Pass the Time of Day
Until May 14; Collective Gallery, Edinburgh


In the early 1920s the Soviet filmmaker Lev Kuleshov conducted a famous experiment, inserting identical shots of a blank-faced actor into three contrasting scenes. His audience raved about the man’s acting skills, looking hungry at soup, distraught at a coffin, and happy with a cute child. With that, Kuleshov discovered the momentous cinematic truth that meaning was not conveyed by the shot itself, but by its context.

Music can affect our perception even more emphatically. Film can look horribly mundane and naked without its soundtrack, but in one fell stroke a powerful piece of music can elevate the banal to new dramatic heights. With the right music, the viewer’s emotional response is guaranteed. With the wrong music, the viewer will cast around in confusion, trying to find meaning in conflicting signals.

That’s where the Collective’s exhibition comes in. Artist Paul Rooney has brought together a dozen works, mostly around five years old, which deal with the everyday through music. Transformed by its soundtrack, the commonplace becomes special, strange, and disconcerting.

If you’re familiar with the Collective’s compact and bijou exhibition space, you’ll wonder how they can cope with so many sound works squeezed in together. They have in fact coped surprisingly well. With a door especially fitted to separate two rooms, and with headphones judiciously provided here and there, most works manage not to interfere with each other. The only unfortunate exception is Rooney’s own piece, which drowns out the subtle nuances of a room installation nearby.

Rooney’s work, In The Distance The Dawn Is Breaking, consists of five monitors suspended from the ceiling. On them are dim images of empty shops at night-time, so generic that they could be in any town or city. Wistful chanting accompanies the suffocating images; the words are descriptions of the overnight dreams of the shops’ staff. It’s as if the souls of these poor, frustrated employees are trapped below the ceiling of the gallery, unable to float away and escape the frigid reality of their shop-bound existences.

Stephen Sutcliffe employs a similar approach in Please, Please, Please, Let Me Get What I Want. Shelf-stackers trudge around a closed supermarket while the Smiths song of the same name pumps through the tannoy. Without the music, this video would be nothing more than documentary. With Morrissey’s song, it’s suddenly dripping with melancholy lyricism.

The transformative power of music is even more apparent in Rosalind Nashashibi’s film of 2001, Open Day. Ordinary scenes are presented on shaky, hand-held, grainy film, and the minute the music starts your perception of them changes. Take the enthusiasts on the climbing wall; at first the scene is full of natural creaks and shouts, and the skinny guys, all elbows and knees, look a bit ridiculous. When you’re hit with a blast of Puccini’s opera, La Bohème, the figures suddenly appear to be overcoming all odds in a battle with gigantic forces.
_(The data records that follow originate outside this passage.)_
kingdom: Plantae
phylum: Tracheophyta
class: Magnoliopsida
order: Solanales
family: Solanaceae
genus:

There’s nothing gigantic about Falkirk band, Arab Strap’s lyrics. “I don’t think I’ll need a jacket,” the lead singer intones, as he heads out to the park with his bottle of economy cider. A non-descript weekend in Falkirk, seen through his eyes, becomes almost beautiful in a muted, unexpected way. Rooney has included two Arab Strap songs in the exhibition, ignoring conventional boundaries between art and music.

Croatian composer Marko Ciciliani finds beauty in the sounds we ignore every day. For his room installation, Home, he has recorded the ambient noise from his Amsterdam flat: children shouting, dogs barking, people on the stairs and doors banging. The six speakers on each wall, ceiling and floor, convey the sounds to you in the Collective’s bare project room.

As I sit in one of the three chairs provided, I hear foot-steps thumping on the ceiling. Are these the real feet of an Edinburgher, or the virtual feet of Ciciliani’s Amsterdam neighbour? The uncertainty disarms me: I feel sucked into a no-man’s land between two physical spaces. I am projected into that room in Amsterdam, even though I only really know about its exterior.

Many sculptors have been more interested in articulating space than the stuff around it – you just have to look at Barbara Hepworth or Naum Gabo, where the wood and perspex moulds the vital element of nothingness. Ciciliani’s installation is the sound equivalent, creating a room by shaping the noise outside it.

On the subject of outsides, Mark Leckey will park a car outside the gallery on 14 May with his sound piece playing on the stereo, and Susan Philipsz will surprise visitors to Greyfriars Churchyard with unexpected sounds some time soon. Apparently it’s proving difficult to arrange the date, in case some poor, unfortunate wedding party thinks it’s collectively hearing voices. Now there’s something that doesn’t happen every day.